** YOUR GOAL **
Here the job is to transcribe the data verbatim while leaving each picture out.
▽
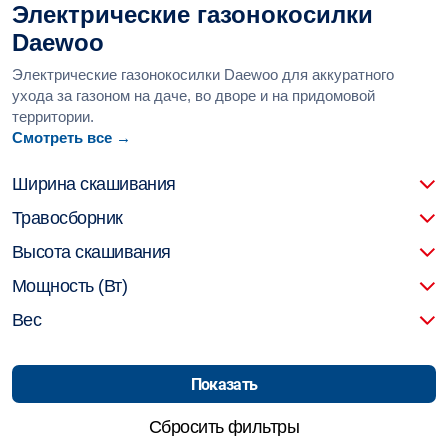
Электрические газонокосилки
Daewoo
Электрические газонокосилки Daewoo для аккуратного
ухода за газоном на даче, во дворе и на придомовой
территории.
Смотреть все →
Ширина скашивания
Травосборник
Высота скашивания
Мощность (Вт)
Вес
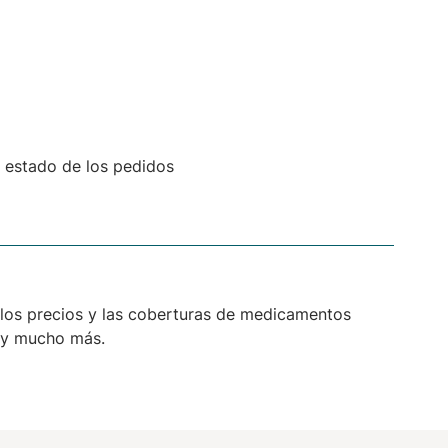
el estado de los pedidos
los precios y las coberturas de medicamentos
 y mucho más.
△
** SOLUTION TO THIS PROBLEM **
Электрические газонокосилки
Daewoo
Электрические газонокосилки Daewoo для аккуратного
ухода за газоном на даче, во дворе и на придомовой
территории.
Смотреть все →
Ширина скашивания
Травосборник
Высота скашивания
Мощность (Вт)
Вес
el estado de los pedidos
los precios y las coberturas de medicamentos
 y mucho más.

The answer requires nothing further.